Life

Can gay dads be mothers too? This family says yes.

Rear View Of Family With Two Dads Taking Daughter For Walk In Fall Or Winter Countryside
Photo: Shutterstock

In an essay exploring what it means to “mother” a child, gay dad Richard Just tells the story of his young daughter who decided that his husband was her mom.

Just wrote in The Washington Post about doing everything they could to instill family pride in their two daughters, but for their three-and-a-half-year-old, “none of these preventive measures had seemed to soften the blow of realizing that every other kid she knew had a mom.”

Then came the moment she decided she would call Just’s husband “mommy.”

“Almost as quickly as she had become fixated on not having a mother, her funk seemed to lift,” Just wrote, “and she was back to being the energetic, funny, smart kid we had always known.”

From there, however, Just struggled with how strongly they should endorse this decision: “Was it okay to let her bend reality this way? Wasn’t this too big a concession to heteronormativity? Shouldn’t we teach our kids to be proud that they are part of an LGBT family, rather than letting them sweep those differences under the rug?”

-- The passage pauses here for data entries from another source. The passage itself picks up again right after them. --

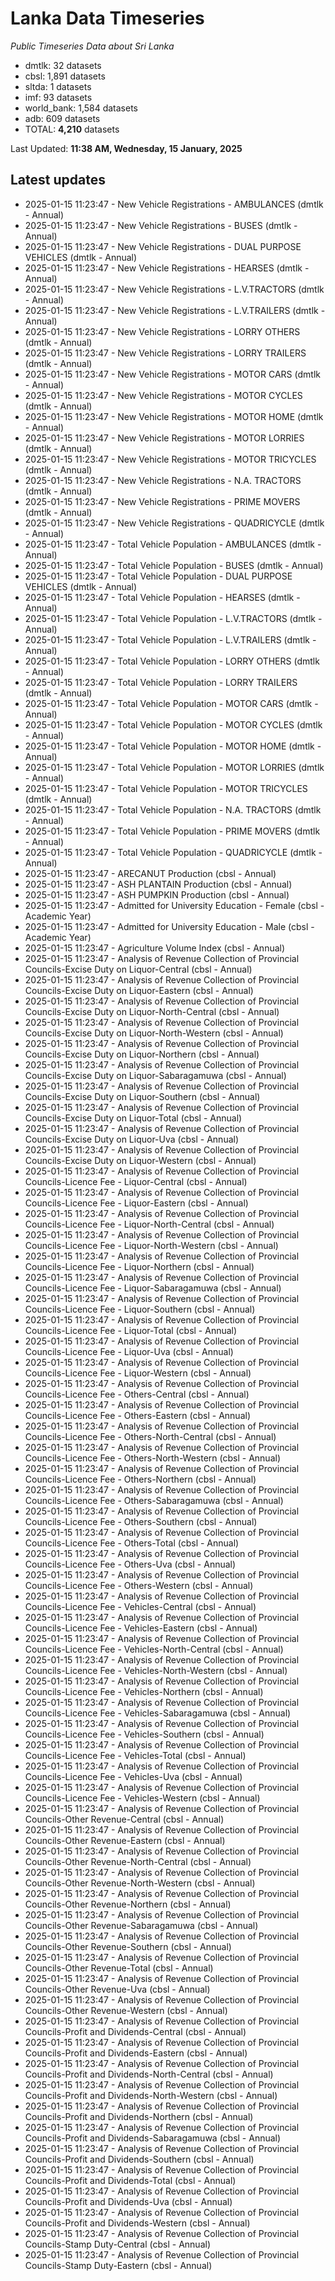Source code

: # Lanka Data Timeseries
*Public Timeseries Data about Sri Lanka*

* dmtlk: 32 datasets
* cbsl: 1,891 datasets
* sltda: 1 datasets
* imf: 93 datasets
* world_bank: 1,584 datasets
* adb: 609 datasets
* TOTAL: **4,210** datasets

Last Updated: **11:38 AM, Wednesday, 15 January, 2025**

## Latest updates

* 2025-01-15 11:23:47 - New Vehicle Registrations - AMBULANCES (dmtlk - Annual)
* 2025-01-15 11:23:47 - New Vehicle Registrations - BUSES (dmtlk - Annual)
* 2025-01-15 11:23:47 - New Vehicle Registrations - DUAL PURPOSE VEHICLES (dmtlk - Annual)
* 2025-01-15 11:23:47 - New Vehicle Registrations - HEARSES (dmtlk - Annual)
* 2025-01-15 11:23:47 - New Vehicle Registrations - L.V.TRACTORS (dmtlk - Annual)
* 2025-01-15 11:23:47 - New Vehicle Registrations - L.V.TRAILERS (dmtlk - Annual)
* 2025-01-15 11:23:47 - New Vehicle Registrations - LORRY OTHERS (dmtlk - Annual)
* 2025-01-15 11:23:47 - New Vehicle Registrations - LORRY TRAILERS (dmtlk - Annual)
* 2025-01-15 11:23:47 - New Vehicle Registrations - MOTOR CARS (dmtlk - Annual)
* 2025-01-15 11:23:47 - New Vehicle Registrations - MOTOR CYCLES (dmtlk - Annual)
* 2025-01-15 11:23:47 - New Vehicle Registrations - MOTOR HOME (dmtlk - Annual)
* 2025-01-15 11:23:47 - New Vehicle Registrations - MOTOR LORRIES (dmtlk - Annual)
* 2025-01-15 11:23:47 - New Vehicle Registrations - MOTOR TRICYCLES (dmtlk - Annual)
* 2025-01-15 11:23:47 - New Vehicle Registrations - N.A. TRACTORS (dmtlk - Annual)
* 2025-01-15 11:23:47 - New Vehicle Registrations - PRIME MOVERS (dmtlk - Annual)
* 2025-01-15 11:23:47 - New Vehicle Registrations - QUADRICYCLE (dmtlk - Annual)
* 2025-01-15 11:23:47 - Total Vehicle Population - AMBULANCES (dmtlk - Annual)
* 2025-01-15 11:23:47 - Total Vehicle Population - BUSES (dmtlk - Annual)
* 2025-01-15 11:23:47 - Total Vehicle Population - DUAL PURPOSE VEHICLES (dmtlk - Annual)
* 2025-01-15 11:23:47 - Total Vehicle Population - HEARSES (dmtlk - Annual)
* 2025-01-15 11:23:47 - Total Vehicle Population - L.V.TRACTORS (dmtlk - Annual)
* 2025-01-15 11:23:47 - Total Vehicle Population - L.V.TRAILERS (dmtlk - Annual)
* 2025-01-15 11:23:47 - Total Vehicle Population - LORRY OTHERS (dmtlk - Annual)
* 2025-01-15 11:23:47 - Total Vehicle Population - LORRY TRAILERS (dmtlk - Annual)
* 2025-01-15 11:23:47 - Total Vehicle Population - MOTOR CARS (dmtlk - Annual)
* 2025-01-15 11:23:47 - Total Vehicle Population - MOTOR CYCLES (dmtlk - Annual)
* 2025-01-15 11:23:47 - Total Vehicle Population - MOTOR HOME (dmtlk - Annual)
* 2025-01-15 11:23:47 - Total Vehicle Population - MOTOR LORRIES (dmtlk - Annual)
* 2025-01-15 11:23:47 - Total Vehicle Population - MOTOR TRICYCLES (dmtlk - Annual)
* 2025-01-15 11:23:47 - Total Vehicle Population - N.A. TRACTORS (dmtlk - Annual)
* 2025-01-15 11:23:47 - Total Vehicle Population - PRIME MOVERS (dmtlk - Annual)
* 2025-01-15 11:23:47 - Total Vehicle Population - QUADRICYCLE (dmtlk - Annual)
* 2025-01-15 11:23:47 - ARECANUT Production (cbsl - Annual)
* 2025-01-15 11:23:47 - ASH PLANTAIN Production (cbsl - Annual)
* 2025-01-15 11:23:47 - ASH PUMPKIN Production (cbsl - Annual)
* 2025-01-15 11:23:47 - Admitted for University Education - Female (cbsl - Academic Year)
* 2025-01-15 11:23:47 - Admitted for University Education - Male (cbsl - Academic Year)
* 2025-01-15 11:23:47 - Agriculture Volume Index (cbsl - Annual)
* 2025-01-15 11:23:47 - Analysis of Revenue Collection of Provincial Councils-Excise Duty on Liquor-Central (cbsl - Annual)
* 2025-01-15 11:23:47 - Analysis of Revenue Collection of Provincial Councils-Excise Duty on Liquor-Eastern (cbsl - Annual)
* 2025-01-15 11:23:47 - Analysis of Revenue Collection of Provincial Councils-Excise Duty on Liquor-North-Central (cbsl - Annual)
* 2025-01-15 11:23:47 - Analysis of Revenue Collection of Provincial Councils-Excise Duty on Liquor-North-Western (cbsl - Annual)
* 2025-01-15 11:23:47 - Analysis of Revenue Collection of Provincial Councils-Excise Duty on Liquor-Northern (cbsl - Annual)
* 2025-01-15 11:23:47 - Analysis of Revenue Collection of Provincial Councils-Excise Duty on Liquor-Sabaragamuwa (cbsl - Annual)
* 2025-01-15 11:23:47 - Analysis of Revenue Collection of Provincial Councils-Excise Duty on Liquor-Southern (cbsl - Annual)
* 2025-01-15 11:23:47 - Analysis of Revenue Collection of Provincial Councils-Excise Duty on Liquor-Total (cbsl - Annual)
* 2025-01-15 11:23:47 - Analysis of Revenue Collection of Provincial Councils-Excise Duty on Liquor-Uva (cbsl - Annual)
* 2025-01-15 11:23:47 - Analysis of Revenue Collection of Provincial Councils-Excise Duty on Liquor-Western (cbsl - Annual)
* 2025-01-15 11:23:47 - Analysis of Revenue Collection of Provincial Councils-Licence Fee - Liquor-Central (cbsl - Annual)
* 2025-01-15 11:23:47 - Analysis of Revenue Collection of Provincial Councils-Licence Fee - Liquor-Eastern (cbsl - Annual)
* 2025-01-15 11:23:47 - Analysis of Revenue Collection of Provincial Councils-Licence Fee - Liquor-North-Central (cbsl - Annual)
* 2025-01-15 11:23:47 - Analysis of Revenue Collection of Provincial Councils-Licence Fee - Liquor-North-Western (cbsl - Annual)
* 2025-01-15 11:23:47 - Analysis of Revenue Collection of Provincial Councils-Licence Fee - Liquor-Northern (cbsl - Annual)
* 2025-01-15 11:23:47 - Analysis of Revenue Collection of Provincial Councils-Licence Fee - Liquor-Sabaragamuwa (cbsl - Annual)
* 2025-01-15 11:23:47 - Analysis of Revenue Collection of Provincial Councils-Licence Fee - Liquor-Southern (cbsl - Annual)
* 2025-01-15 11:23:47 - Analysis of Revenue Collection of Provincial Councils-Licence Fee - Liquor-Total (cbsl - Annual)
* 2025-01-15 11:23:47 - Analysis of Revenue Collection of Provincial Councils-Licence Fee - Liquor-Uva (cbsl - Annual)
* 2025-01-15 11:23:47 - Analysis of Revenue Collection of Provincial Councils-Licence Fee - Liquor-Western (cbsl - Annual)
* 2025-01-15 11:23:47 - Analysis of Revenue Collection of Provincial Councils-Licence Fee - Others-Central (cbsl - Annual)
* 2025-01-15 11:23:47 - Analysis of Revenue Collection of Provincial Councils-Licence Fee - Others-Eastern (cbsl - Annual)
* 2025-01-15 11:23:47 - Analysis of Revenue Collection of Provincial Councils-Licence Fee - Others-North-Central (cbsl - Annual)
* 2025-01-15 11:23:47 - Analysis of Revenue Collection of Provincial Councils-Licence Fee - Others-North-Western (cbsl - Annual)
* 2025-01-15 11:23:47 - Analysis of Revenue Collection of Provincial Councils-Licence Fee - Others-Northern (cbsl - Annual)
* 2025-01-15 11:23:47 - Analysis of Revenue Collection of Provincial Councils-Licence Fee - Others-Sabaragamuwa (cbsl - Annual)
* 2025-01-15 11:23:47 - Analysis of Revenue Collection of Provincial Councils-Licence Fee - Others-Southern (cbsl - Annual)
* 2025-01-15 11:23:47 - Analysis of Revenue Collection of Provincial Councils-Licence Fee - Others-Total (cbsl - Annual)
* 2025-01-15 11:23:47 - Analysis of Revenue Collection of Provincial Councils-Licence Fee - Others-Uva (cbsl - Annual)
* 2025-01-15 11:23:47 - Analysis of Revenue Collection of Provincial Councils-Licence Fee - Others-Western (cbsl - Annual)
* 2025-01-15 11:23:47 - Analysis of Revenue Collection of Provincial Councils-Licence Fee - Vehicles-Central (cbsl - Annual)
* 2025-01-15 11:23:47 - Analysis of Revenue Collection of Provincial Councils-Licence Fee - Vehicles-Eastern (cbsl - Annual)
* 2025-01-15 11:23:47 - Analysis of Revenue Collection of Provincial Councils-Licence Fee - Vehicles-North-Central (cbsl - Annual)
* 2025-01-15 11:23:47 - Analysis of Revenue Collection of Provincial Councils-Licence Fee - Vehicles-North-Western (cbsl - Annual)
* 2025-01-15 11:23:47 - Analysis of Revenue Collection of Provincial Councils-Licence Fee - Vehicles-Northern (cbsl - Annual)
* 2025-01-15 11:23:47 - Analysis of Revenue Collection of Provincial Councils-Licence Fee - Vehicles-Sabaragamuwa (cbsl - Annual)
* 2025-01-15 11:23:47 - Analysis of Revenue Collection of Provincial Councils-Licence Fee - Vehicles-Southern (cbsl - Annual)
* 2025-01-15 11:23:47 - Analysis of Revenue Collection of Provincial Councils-Licence Fee - Vehicles-Total (cbsl - Annual)
* 2025-01-15 11:23:47 - Analysis of Revenue Collection of Provincial Councils-Licence Fee - Vehicles-Uva (cbsl - Annual)
* 2025-01-15 11:23:47 - Analysis of Revenue Collection of Provincial Councils-Licence Fee - Vehicles-Western (cbsl - Annual)
* 2025-01-15 11:23:47 - Analysis of Revenue Collection of Provincial Councils-Other Revenue-Central (cbsl - Annual)
* 2025-01-15 11:23:47 - Analysis of Revenue Collection of Provincial Councils-Other Revenue-Eastern (cbsl - Annual)
* 2025-01-15 11:23:47 - Analysis of Revenue Collection of Provincial Councils-Other Revenue-North-Central (cbsl - Annual)
* 2025-01-15 11:23:47 - Analysis of Revenue Collection of Provincial Councils-Other Revenue-North-Western (cbsl - Annual)
* 2025-01-15 11:23:47 - Analysis of Revenue Collection of Provincial Councils-Other Revenue-Northern (cbsl - Annual)
* 2025-01-15 11:23:47 - Analysis of Revenue Collection of Provincial Councils-Other Revenue-Sabaragamuwa (cbsl - Annual)
* 2025-01-15 11:23:47 - Analysis of Revenue Collection of Provincial Councils-Other Revenue-Southern (cbsl - Annual)
* 2025-01-15 11:23:47 - Analysis of Revenue Collection of Provincial Councils-Other Revenue-Total (cbsl - Annual)
* 2025-01-15 11:23:47 - Analysis of Revenue Collection of Provincial Councils-Other Revenue-Uva (cbsl - Annual)
* 2025-01-15 11:23:47 - Analysis of Revenue Collection of Provincial Councils-Other Revenue-Western (cbsl - Annual)
* 2025-01-15 11:23:47 - Analysis of Revenue Collection of Provincial Councils-Profit and Dividends-Central (cbsl - Annual)
* 2025-01-15 11:23:47 - Analysis of Revenue Collection of Provincial Councils-Profit and Dividends-Eastern (cbsl - Annual)
* 2025-01-15 11:23:47 - Analysis of Revenue Collection of Provincial Councils-Profit and Dividends-North-Central (cbsl - Annual)
* 2025-01-15 11:23:47 - Analysis of Revenue Collection of Provincial Councils-Profit and Dividends-North-Western (cbsl - Annual)
* 2025-01-15 11:23:47 - Analysis of Revenue Collection of Provincial Councils-Profit and Dividends-Northern (cbsl - Annual)
* 2025-01-15 11:23:47 - Analysis of Revenue Collection of Provincial Councils-Profit and Dividends-Sabaragamuwa (cbsl - Annual)
* 2025-01-15 11:23:47 - Analysis of Revenue Collection of Provincial Councils-Profit and Dividends-Southern (cbsl - Annual)
* 2025-01-15 11:23:47 - Analysis of Revenue Collection of Provincial Councils-Profit and Dividends-Total (cbsl - Annual)
* 2025-01-15 11:23:47 - Analysis of Revenue Collection of Provincial Councils-Profit and Dividends-Uva (cbsl - Annual)
* 2025-01-15 11:23:47 - Analysis of Revenue Collection of Provincial Councils-Profit and Dividends-Western (cbsl - Annual)
* 2025-01-15 11:23:47 - Analysis of Revenue Collection of Provincial Councils-Stamp Duty-Central (cbsl - Annual)
* 2025-01-15 11:23:47 - Analysis of Revenue Collection of Provincial Councils-Stamp Duty-Eastern (cbsl - Annual)
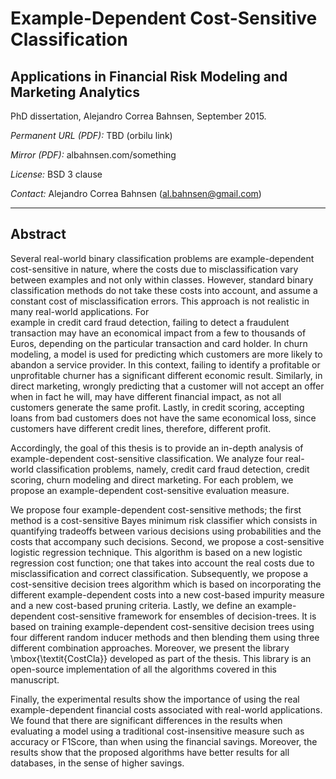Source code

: Example-Dependent Cost-Sensitive Classification
============================
## Applications in Financial Risk Modeling and Marketing Analytics


PhD dissertation, Alejandro Correa Bahnsen, September 2015.

_Permanent URL (PDF):_ TBD (orbilu link)

_Mirror (PDF):_ albahnsen.com/something

_License:_ BSD 3 clause

_Contact:_ Alejandro Correa Bahnsen (<al.bahnsen@gmail.com>)

---

## Abstract

Several real-world binary classification problems are example-dependent cost-sensitive in nature, where the 
costs due to misclassification vary between examples and not only within classes. However, standard binary
classification methods do not take these costs into account, and assume a constant cost of 
misclassification errors. This approach is not realistic in many real-world applications. For  
example in credit card fraud detection, failing to detect a fraudulent transaction may have an 
economical impact from a few to thousands of Euros, depending on the particular transaction and card 
holder. In churn modeling, a model is used for predicting which customers are more likely to 
abandon a service provider. In this context, failing to identify a   profitable or unprofitable 
churner has a significant different economic   result. Similarly, in direct marketing, wrongly 
predicting that a customer   will not accept an offer when in fact he will, may have different 
financial impact, as not all   customers generate the same profit. Lastly, in credit scoring, 
accepting   loans from bad customers does not have the same economical loss, since customers have 
different   credit lines, therefore, different profit.

Accordingly, the goal of this thesis is to provide an in-depth analysis of example-dependent 
cost-sensitive classification. We analyze four real-world classification problems, namely, 
credit card fraud detection, credit scoring, churn modeling and direct marketing. For each problem, 
we propose an example-dependent cost-sensitive evaluation measure.

We propose four example-dependent cost-sensitive methods; the first method is a cost-sensitive 
Bayes minimum risk classifier which consists in quantifying tradeoffs between various decisions 
using probabilities and the costs that accompany such decisions. Second, we propose a
cost-sensitive logistic regression technique. This algorithm is based on a new logistic regression 
cost function; one that takes into account the real costs due to misclassification and correct 
classification. Subsequently, we propose a cost-sensitive decision trees algorithm which is based 
on incorporating the different example-dependent costs into a new cost-based impurity measure and a 
new cost-based pruning criteria. Lastly, we define an example-dependent cost-sensitive framework 
for ensembles of decision-trees. It is based on training example-dependent cost-sensitive 
decision trees using four different random inducer methods and then blending them using three 
different combination approaches. Moreover, we present the library \mbox{\textit{CostCla}} developed 
as part of the thesis. This library is an open-source implementation of all the algorithms covered 
in this manuscript.

Finally, the experimental results show the importance of using the real example-dependent financial 
costs associated with real-world applications. We found that there are significant differences 
in the results when evaluating a model using a traditional cost-insensitive measure such as  
accuracy or F1Score, than when using the financial savings. Moreover, the results show that the 
proposed algorithms have better results for all databases, in the sense of higher savings.
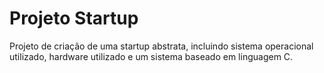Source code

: # Projeto Startup 
 Projeto de criação de uma startup abstrata, incluindo sistema operacional utilizado, hardware utilizado e um sistema baseado em linguagem C.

His husband, on the other hand, proudly embraced the new title, determined to go with the flow of whatever his daughter needed. As time went on, Just’s daughter became more dedicated to the idea and began insisting that her other dad not only be called “mommy” but use she/her pronouns. She even began calling him “she-mother” at times, “a title my husband delighted in,” Just said.

The experience led Just to begin questioning what makes someone a mother.

“If a mother is simply a woman who is raising a child, then, no, our daughters do not have one. But are women really the only people who can be maternal? Why can’t the roles that were historically assigned to mothers be fulfilled by parents — or loved ones — of any kind?”

He decried the endless gender stereotypes associated with parenting – like “Mommy and Me” classes that not only isolate gay and nonbinary parents but also implicitly tell straight men not to “function too much like a stereotypical mom,” according to Just.

He just concluded his essay by realizing that his daughter has taught him a profound lesson: “That she has everything she needs—including those attributes that society has normally treated as the provenance of mothers—right here in her two-dad family.”

He then thanked her for “challenging me to rethink labels that I never imagined I would question.”